# 1320 Cub Cadet Lawn Tractor Sputters



## JoyceDD (Aug 17, 2008)

Can anyone tell me where the spark plug is located on a 1320 Cub Cadet Hydro?

I am a lady who knows nothing about lawn tractors. This is the first one I ever have owned. I think it was made around 1990. I am quite embarassed to say I just don't see it on the outward exterior with the hood up. 

The lawn tractor was mowing fine until I put new gas in it. When I first turned it on it ran for just a few minutes and started missing and shut off. It just kept missing after a long time of me tring to start and restart. So I siphned out the old gas and put in new and turned it on again. It missed and sputtered for awhile then got better while it was just idling. It runs but still sputters. I tried to run it out in the yard and it ran for awhile then just shut off. The last time I mowed the yard I noticed it back fired after I turned it off. The exhaust starts out white then turns blue after a few seconds from turning it on, then disappears. There is no smoke. There is no gas smell.

I wondered if it could be the spark plug? But I can't seem to find where it is located. Also if anyone has any ideas to what my problem could be, I would really appreciate it. 

It's a 1320 Cub Cadet Hydro. I am assuming it is a 1990 model by the paper work of the previous owner when he bought it. I just bought it about 2 months ago. It never gave me any problems until now. Factory Model #130-232-100.


----------



## bgbass (Jan 11, 2008)

It sounds like you have a carb.that needs to be cleaned there is probably dirt and gummed up. the spark plug is located in the front of engine about half way down.


----------



## Rpeters123 (Oct 19, 2005)

*Water in your gas can or tank ?*

I wish my wife would try to find a sparkplug. I do not care if your a guy or a gal I find 50 % of folks add water/ dirt each time they add gas to their tank or the mower sits outside and collects water. Always cover the engine / tank with a solid cover like a rubber floor mat or old plastic swinging pool. Test your gas in your gas can - its easy. Pour it all in a clean clear juice plastic bottle and let it set 3 minutes. I use a old orange juice bottle. You will see water on the bottom of the bottle. Since water is heavier then gas it is the first thing to flow into the carb float bowl. Water will not let the good gas into the engine so NO START. If you have gas inthe float bowl you will need to drain the gas tank and BOWL and refill will water free gas. Good luck and guys ask the same questions.


----------



## JoyceDD (Aug 17, 2008)

Thank you so much for your suggestions! I am so sorry that I am late on posting back to you. This week was a hectic one.

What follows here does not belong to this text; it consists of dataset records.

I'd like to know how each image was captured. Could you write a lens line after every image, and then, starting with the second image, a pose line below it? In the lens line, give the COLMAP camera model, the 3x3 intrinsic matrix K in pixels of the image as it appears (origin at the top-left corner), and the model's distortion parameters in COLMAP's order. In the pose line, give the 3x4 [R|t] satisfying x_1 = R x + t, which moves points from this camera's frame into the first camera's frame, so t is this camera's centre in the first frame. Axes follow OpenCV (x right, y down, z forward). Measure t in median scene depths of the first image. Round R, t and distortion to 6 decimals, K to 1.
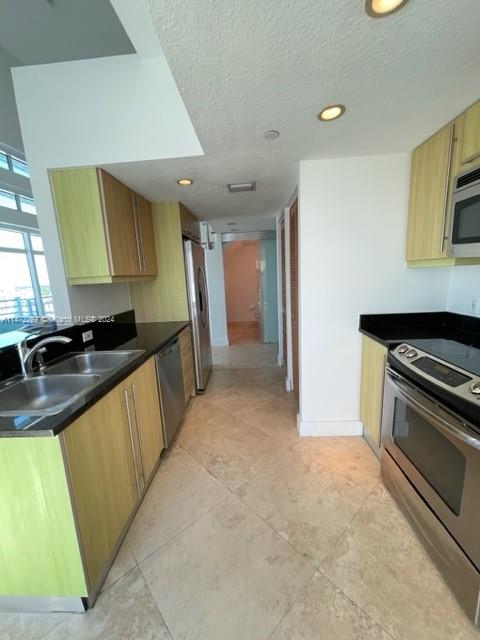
lens RADIAL K [[257.4, 0, 238.4], [0, 257.4, 321.6], [0, 0, 1]] dist [-0.001599, 0.000441]
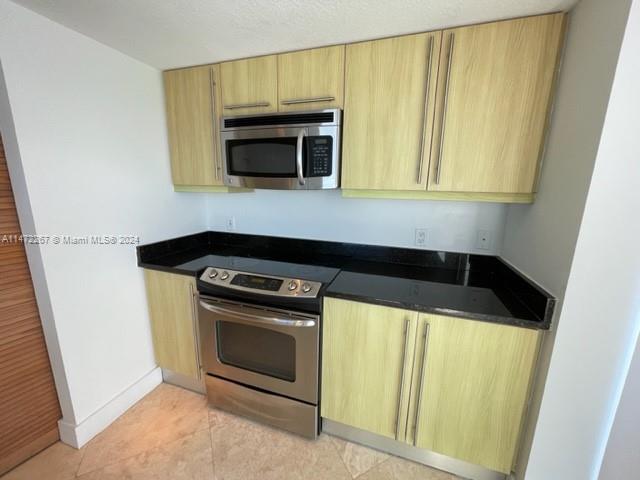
lens RADIAL K [[253.9, 0, 318.8], [0, 253.9, 238.3], [0, 0, 1]] dist [-0.001683, 0.000054]
pose [[0.253536, -0.144187, 0.956520, -0.158900], [0.142363, 0.983623, 0.110538, -0.064012], [-0.956793, 0.108148, 0.269911, 0.238271]]
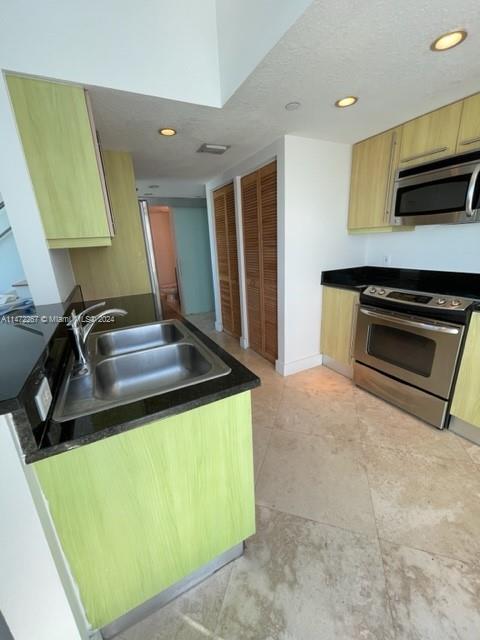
lens RADIAL K [[257.4, 0, 238.4], [0, 257.4, 321.6], [0, 0, 1]] dist [-0.001599, 0.000441]
pose [[0.865200, -0.141345, 0.481093, -0.577829], [0.096775, 0.988479, 0.116374, 0.031896], [-0.491999, -0.054129, 0.868911, 0.078163]]
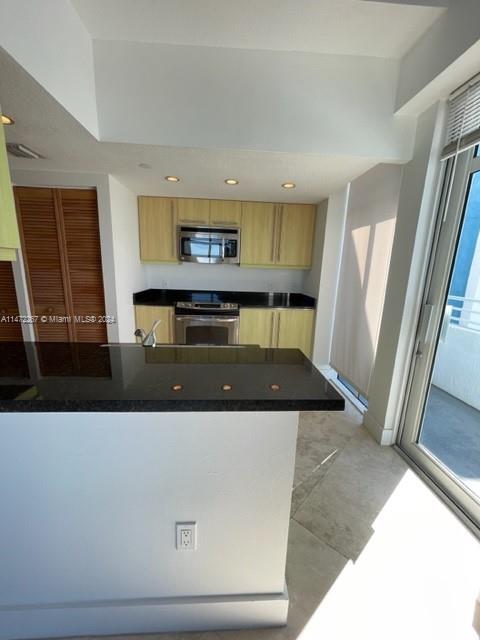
lens RADIAL K [[257.4, 0, 238.4], [0, 257.4, 321.6], [0, 0, 1]] dist [-0.001599, 0.000441]
pose [[-0.106868, -0.167792, 0.980013, -1.154950], [0.150158, 0.971629, 0.182731, -0.053028], [-0.982869, 0.166685, -0.078641, 0.580087]]
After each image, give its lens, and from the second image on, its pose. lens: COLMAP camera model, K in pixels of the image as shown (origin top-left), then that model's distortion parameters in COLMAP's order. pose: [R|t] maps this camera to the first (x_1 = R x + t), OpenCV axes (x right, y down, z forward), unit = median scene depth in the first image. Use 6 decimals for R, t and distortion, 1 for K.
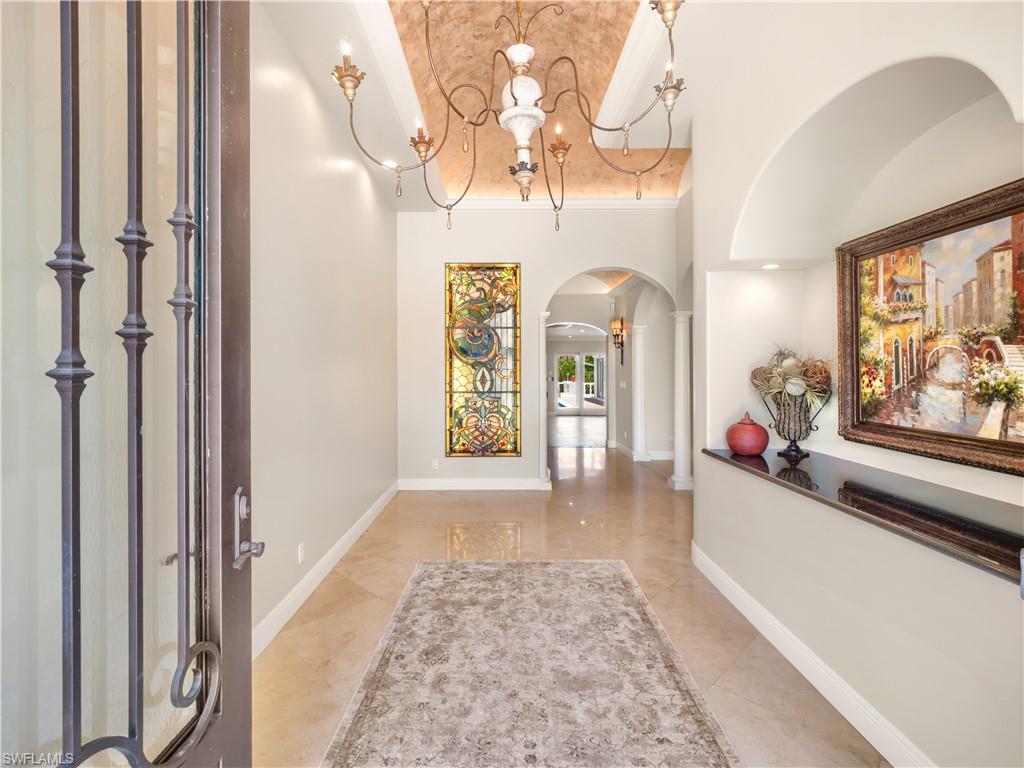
lens RADIAL K [[460.0, 0, 512.6], [0, 460.0, 373.7], [0, 0, 1]] dist [0.000502, 0.000085]
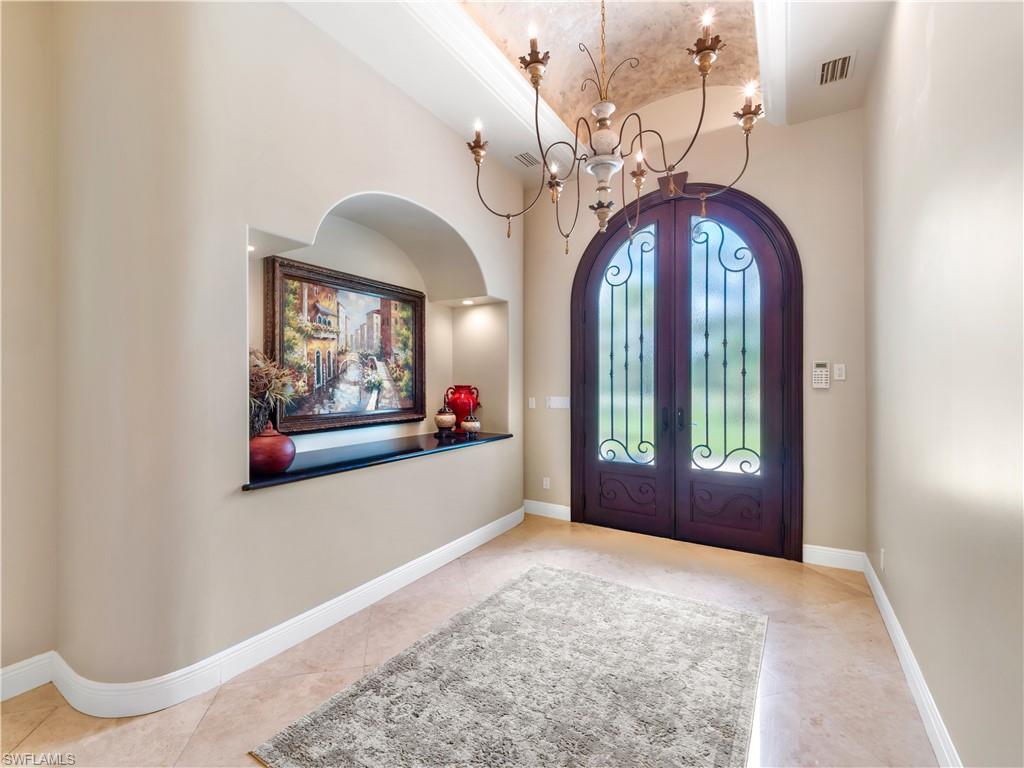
lens RADIAL K [[420.7, 0, 514.8], [0, 420.7, 380.5], [0, 0, 1]] dist [-0.000520, -0.000038]
pose [[-0.828840, 0.001384, 0.559484, -0.357750], [0.006413, 0.999955, 0.007027, 0.008726], [-0.559449, 0.009412, -0.828812, 1.785536]]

Thanks!, I finally found the spark plug and the suggestion of testing to see if there is water in the gas works great.

:woohoo:​
I finally found the problem, it was my fuel filter. Somehow the very top of the fuel filter had melted and wasn't letting but only a small stream of gas through the top hose. That is the reason why it was sputtering all the time. It was a real easy and cheap fix. 

Here is a picture closing resembling my fuel filter but it is clear plastic. http://www.landscaperpro.com/index.asp?PageAction=VIEWPROD&ProdID=1365 It's the closest I can find to show you. Hope this helps somebody. Thanks again for your suggestions.


----------